Saturday 3:15 p.m.–3:45 p.m.

Multi-factor Authentication - Possession Factors

Ying Li

Audience level:
Best Practices & Patterns


A brief overview of what multifactor authentication is, focusing particularly on possession factors, including what common options are available. One-time-passwords, an important concept many possession factor types, will also be discussed.


Even the most non-technical people use dozens of online services each day. Each day, both the servers running those services and the clients used to access them are being targeted and compromised by attackers. If your login and password haven't been part of a major breach yet, it's only a matter of time.
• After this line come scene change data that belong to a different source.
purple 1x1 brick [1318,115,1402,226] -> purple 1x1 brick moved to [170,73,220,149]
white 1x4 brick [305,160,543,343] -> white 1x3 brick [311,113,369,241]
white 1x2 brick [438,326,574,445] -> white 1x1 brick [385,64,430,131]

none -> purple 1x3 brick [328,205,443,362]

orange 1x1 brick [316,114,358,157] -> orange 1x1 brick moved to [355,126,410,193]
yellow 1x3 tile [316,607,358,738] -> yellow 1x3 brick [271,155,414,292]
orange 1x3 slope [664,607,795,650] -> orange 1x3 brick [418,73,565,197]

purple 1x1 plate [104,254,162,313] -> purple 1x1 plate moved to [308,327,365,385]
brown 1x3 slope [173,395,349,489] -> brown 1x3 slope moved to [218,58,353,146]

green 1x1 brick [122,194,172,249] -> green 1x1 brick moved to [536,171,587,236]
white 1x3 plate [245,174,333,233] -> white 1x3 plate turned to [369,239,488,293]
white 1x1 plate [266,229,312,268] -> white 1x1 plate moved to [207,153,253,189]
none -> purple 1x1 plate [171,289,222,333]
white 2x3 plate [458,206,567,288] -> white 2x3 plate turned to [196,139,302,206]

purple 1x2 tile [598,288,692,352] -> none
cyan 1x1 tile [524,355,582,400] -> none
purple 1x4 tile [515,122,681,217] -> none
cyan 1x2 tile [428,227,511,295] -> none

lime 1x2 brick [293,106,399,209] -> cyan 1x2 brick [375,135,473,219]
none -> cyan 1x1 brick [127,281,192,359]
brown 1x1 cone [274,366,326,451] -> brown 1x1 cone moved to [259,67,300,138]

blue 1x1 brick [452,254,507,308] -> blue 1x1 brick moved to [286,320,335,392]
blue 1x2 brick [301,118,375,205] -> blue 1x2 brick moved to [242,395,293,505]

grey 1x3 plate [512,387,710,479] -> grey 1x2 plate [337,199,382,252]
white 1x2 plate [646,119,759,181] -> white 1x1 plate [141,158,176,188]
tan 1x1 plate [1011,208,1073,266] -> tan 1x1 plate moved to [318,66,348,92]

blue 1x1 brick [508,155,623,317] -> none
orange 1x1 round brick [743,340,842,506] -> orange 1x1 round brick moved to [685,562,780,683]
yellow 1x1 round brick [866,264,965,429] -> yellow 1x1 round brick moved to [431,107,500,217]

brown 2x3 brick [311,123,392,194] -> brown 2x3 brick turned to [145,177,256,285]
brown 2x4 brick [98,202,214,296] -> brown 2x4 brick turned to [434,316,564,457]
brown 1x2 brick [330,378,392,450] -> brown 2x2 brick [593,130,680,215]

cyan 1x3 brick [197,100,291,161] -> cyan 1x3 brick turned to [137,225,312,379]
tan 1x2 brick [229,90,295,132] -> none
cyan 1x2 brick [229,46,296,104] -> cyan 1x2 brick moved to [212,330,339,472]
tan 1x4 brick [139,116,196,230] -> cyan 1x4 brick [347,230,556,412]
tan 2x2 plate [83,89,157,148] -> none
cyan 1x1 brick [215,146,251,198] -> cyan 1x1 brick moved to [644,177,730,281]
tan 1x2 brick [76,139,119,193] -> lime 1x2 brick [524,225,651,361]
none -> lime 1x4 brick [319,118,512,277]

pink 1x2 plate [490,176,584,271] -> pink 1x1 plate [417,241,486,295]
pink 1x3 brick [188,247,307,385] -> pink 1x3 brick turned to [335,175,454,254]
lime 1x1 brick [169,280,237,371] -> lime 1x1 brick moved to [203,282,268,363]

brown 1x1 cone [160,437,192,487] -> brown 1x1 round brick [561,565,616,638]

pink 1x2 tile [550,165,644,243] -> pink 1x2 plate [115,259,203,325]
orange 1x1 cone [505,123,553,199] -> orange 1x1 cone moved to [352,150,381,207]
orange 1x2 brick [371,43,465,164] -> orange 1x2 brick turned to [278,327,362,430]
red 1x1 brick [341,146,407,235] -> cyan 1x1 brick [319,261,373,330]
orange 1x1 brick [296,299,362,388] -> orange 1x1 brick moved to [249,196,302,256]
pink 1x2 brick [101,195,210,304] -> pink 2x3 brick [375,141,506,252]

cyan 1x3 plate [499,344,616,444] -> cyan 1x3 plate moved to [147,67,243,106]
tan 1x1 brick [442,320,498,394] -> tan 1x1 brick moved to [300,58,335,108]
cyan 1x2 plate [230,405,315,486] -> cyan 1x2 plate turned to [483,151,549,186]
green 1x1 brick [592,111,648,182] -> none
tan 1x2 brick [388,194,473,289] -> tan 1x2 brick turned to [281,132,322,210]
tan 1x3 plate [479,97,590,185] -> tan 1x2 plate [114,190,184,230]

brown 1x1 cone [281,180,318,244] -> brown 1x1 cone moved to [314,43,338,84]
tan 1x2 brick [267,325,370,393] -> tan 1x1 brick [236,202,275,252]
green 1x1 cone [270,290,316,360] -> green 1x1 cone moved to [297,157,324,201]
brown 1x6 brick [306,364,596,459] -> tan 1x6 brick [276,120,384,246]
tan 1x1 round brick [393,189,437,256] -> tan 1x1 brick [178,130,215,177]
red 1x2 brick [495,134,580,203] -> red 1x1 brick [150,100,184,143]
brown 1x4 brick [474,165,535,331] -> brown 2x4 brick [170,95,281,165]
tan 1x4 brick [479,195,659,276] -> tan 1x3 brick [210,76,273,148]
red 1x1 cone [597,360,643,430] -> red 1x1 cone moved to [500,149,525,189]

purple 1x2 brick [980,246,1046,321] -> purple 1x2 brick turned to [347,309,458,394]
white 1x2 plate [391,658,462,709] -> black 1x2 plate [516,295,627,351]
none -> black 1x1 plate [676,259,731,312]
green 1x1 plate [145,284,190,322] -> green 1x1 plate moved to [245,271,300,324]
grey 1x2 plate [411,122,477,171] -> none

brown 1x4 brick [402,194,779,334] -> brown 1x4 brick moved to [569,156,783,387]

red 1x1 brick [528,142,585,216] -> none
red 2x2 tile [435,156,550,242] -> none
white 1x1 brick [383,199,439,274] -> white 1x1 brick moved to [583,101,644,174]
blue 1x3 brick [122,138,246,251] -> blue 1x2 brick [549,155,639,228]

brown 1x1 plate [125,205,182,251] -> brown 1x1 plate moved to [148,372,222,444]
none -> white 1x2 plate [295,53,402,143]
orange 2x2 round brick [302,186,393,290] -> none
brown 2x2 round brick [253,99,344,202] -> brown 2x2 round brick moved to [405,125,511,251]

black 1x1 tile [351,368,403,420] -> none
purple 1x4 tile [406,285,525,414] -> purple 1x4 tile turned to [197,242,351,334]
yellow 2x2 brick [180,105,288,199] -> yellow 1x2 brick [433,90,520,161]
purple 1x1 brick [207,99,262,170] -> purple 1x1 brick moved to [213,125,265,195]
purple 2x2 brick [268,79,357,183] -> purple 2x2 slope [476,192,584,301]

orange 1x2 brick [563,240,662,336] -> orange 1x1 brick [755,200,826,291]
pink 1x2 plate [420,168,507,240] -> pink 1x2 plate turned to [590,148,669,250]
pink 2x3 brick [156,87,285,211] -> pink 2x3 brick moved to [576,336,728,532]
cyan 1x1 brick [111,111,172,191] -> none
Multi-factor authentication can defend against threats that can trivially defeat simple single-factor ("just a password") authentication. As a result, many popular online services, including Blizzard's Battle.Net, Google, Github, and Twitter have been incorporating multi-factor authentication in the last few years. This talk is a brief overview of multi-factor authentication, including what attacks it defends against is and what common options are available. This information should be useful to both those who have the opportunity to enable multi-factor authentication on services they use and providers of services who might be wondering whether they should provide multi-factor authentication. This talk will also cover a one-time-passwords, an important concept in one form of multi-factor authentication, as well as give some general guidelines on implementing two-factor auth in some common Python web frameworks.